III - criar distinções entre brasileiros ou preferências entre si.

 
 

 Controle concentrado de constitucionalidade

  • NOVO: Lei Estadual 6.677/1994 do Estado da Bahia. Concurso público. Empate entre candidatos. Preferência em ordem de classificação a candidato que contar mais tempo de serviço prestado ao ente. (...) Como corolário do princípio da isonomia posto em seu art. 5º, caput, a Constituição Federal enuncia expressamente, no inciso III do art. 19, que é vedado à União, aos Estados, ao Distrito Federal e aos Municípios criar distinções entre brasileiros ou preferências entre si. O dispositivo legal impugnado tem o claro propósito de conferir tratamento mais favorável a servidores do Estado da Bahia, em detrimento dos demais Estados da Federação, estando em frontal desacordo com o art. 19, III, da CF, que veda o estabelecimento de distinções entre brasileiros com base na origem ou procedência.
    [ADI 5.776, rel. min.
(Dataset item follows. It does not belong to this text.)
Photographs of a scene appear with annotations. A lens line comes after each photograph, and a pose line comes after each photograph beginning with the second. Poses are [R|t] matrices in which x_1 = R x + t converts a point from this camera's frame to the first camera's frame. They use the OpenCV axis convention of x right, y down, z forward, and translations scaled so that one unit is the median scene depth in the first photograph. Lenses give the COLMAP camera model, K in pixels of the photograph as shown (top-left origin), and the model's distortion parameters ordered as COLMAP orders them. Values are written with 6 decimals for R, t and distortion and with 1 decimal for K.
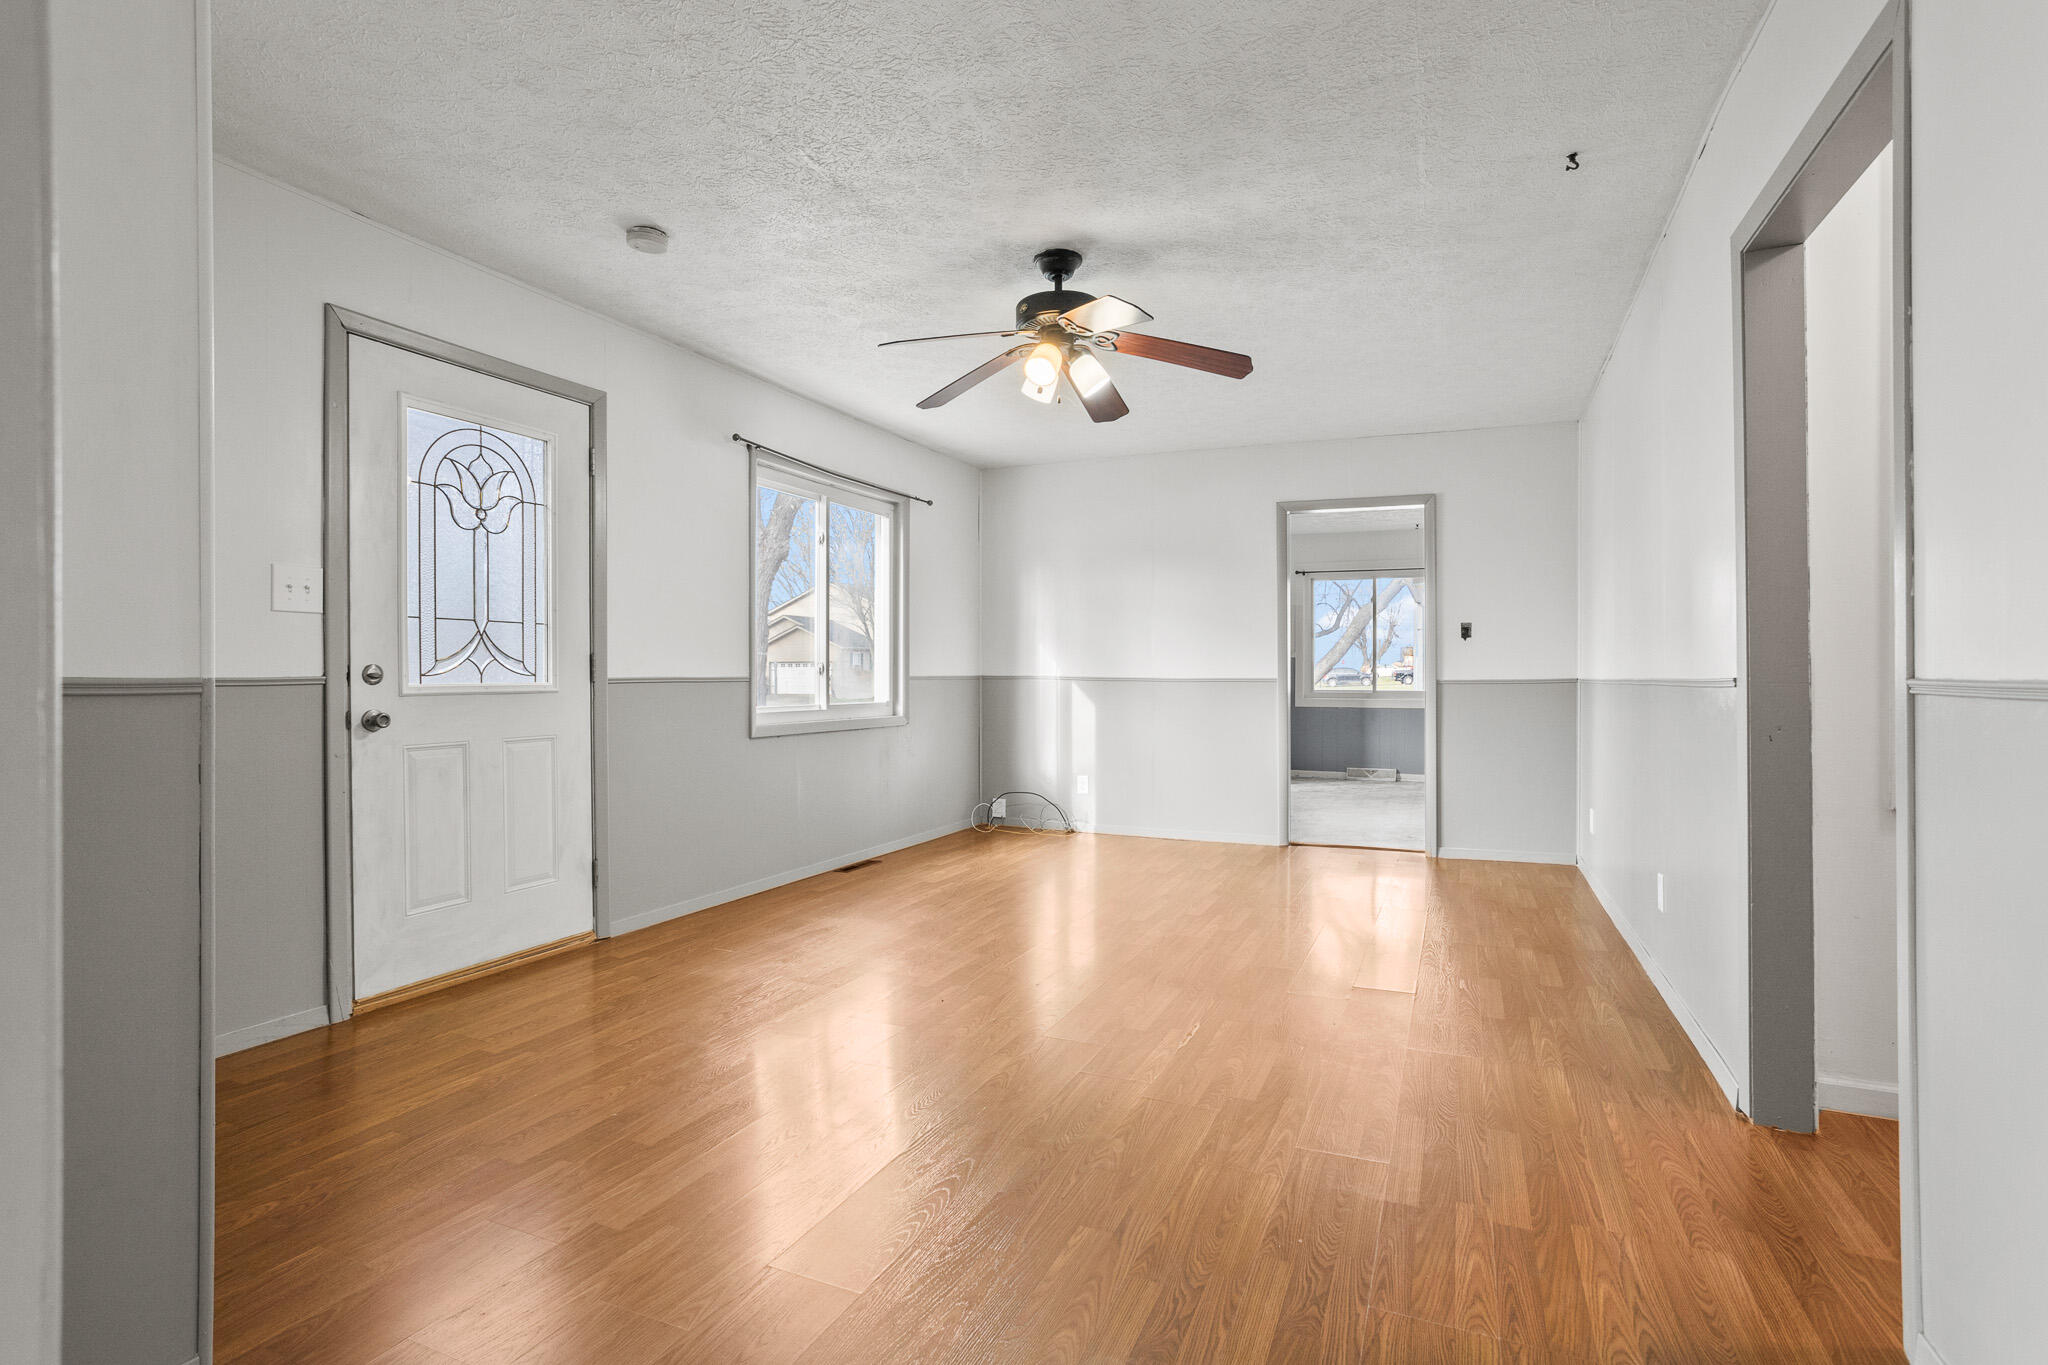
lens RADIAL K [[981.6, 0, 1037.3], [0, 981.6, 676.1], [0, 0, 1]] dist [-0.062282, 0.039796]
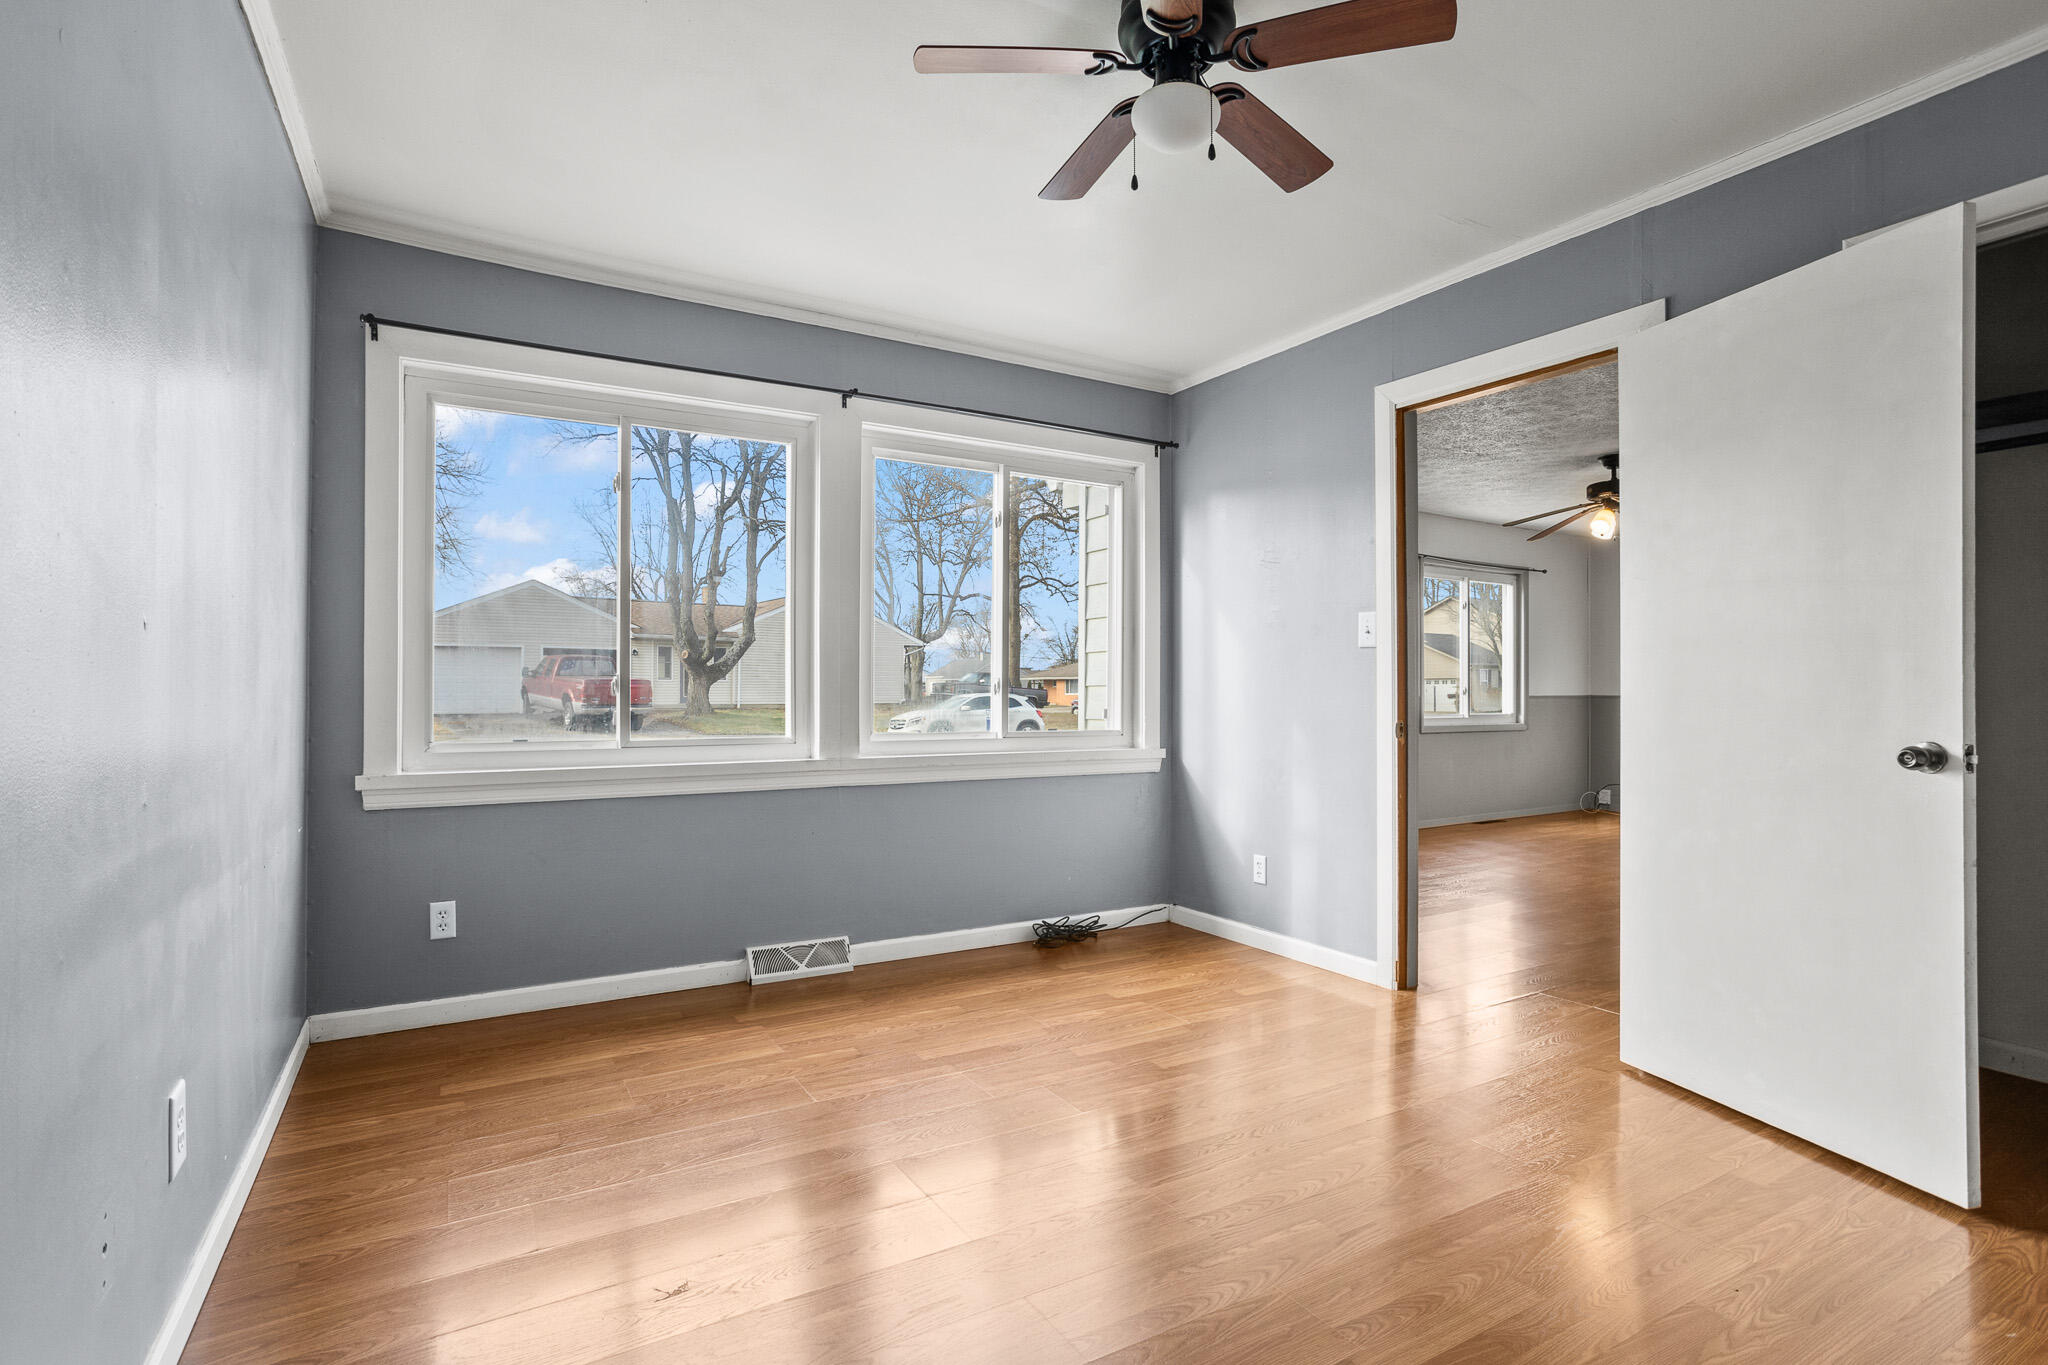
lens RADIAL K [[981.6, 0, 1037.3], [0, 981.6, 676.1], [0, 0, 1]] dist [-0.062282, 0.039796]
pose [[0.818176, -0.000939, -0.574967, 0.089991], [-0.005614, 0.999938, -0.009622, -0.009880], [0.574941, 0.011101, 0.818120, -0.535041]]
Alexandre de Moraes, j. 19-12-2018, P, DJE de 3-4-2019.]
 
 
  • É inconstitucional a lei estadual que estabeleça como condição de acesso a licitação pública, para aquisição de bens ou serviços, que a empresa licitante tenha a fábrica ou sede no Estado-membro.
    [ADI 3.583, rel. min. Cezar Peluso, j. 21-2-2008, P, DJE de 14-3-2008.]

 

 
 
  • É inconstitucional o preceito segundo o qual, na análise de licitações, serão considerados, para averiguação da proposta mais vantajosa, entre outros itens, os valores relativos aos impostos pagos à Fazenda Pública daquele Estado-membro. Afronta ao princípio da isonomia, igualdade entre todos quantos pretendam acesso às contratações da administração. A Constituição do Brasil proíbe a distinção entre brasileiros. A concessão de vantagem ao licitante que suporta maior carga tributária no âmbito estadual é incoerente com o preceito constitucional desse inciso III do art. 19.
    [ADI 3.070, rel. min. Eros Grau, j. 29-11-2007, P, DJ de 19-12-2007.]
 
 
Julgado correlato
  • NOVO: Lei do Município de São Paulo 13.959/2005, a qual exige que "os veículos utilizados para atender contratos estabelecidos com a Administração Municipal, Direta e Indireta, devem, obrigatoriamente, ter seus respectivos Certificados de Registro de Veículos expedidos no Município de São Paulo". Exigência que não se coaduna com os arts. 19, III, e 37, XXI, da CF. (...) Consoante a jurisprudência firmada na Corte no exame de situações similares, o diploma em epígrafe ofende, ainda, a vedação a que sejam criadas distinções entre brasileiros ou preferências entre os entes da Federação constante do art. 19, III, da CF/1988.
    [RE 668.810 AgR, rel. min. Dias Toffoli, j. 30-6-2017, 2ª T, DJE de 10-8-2017.]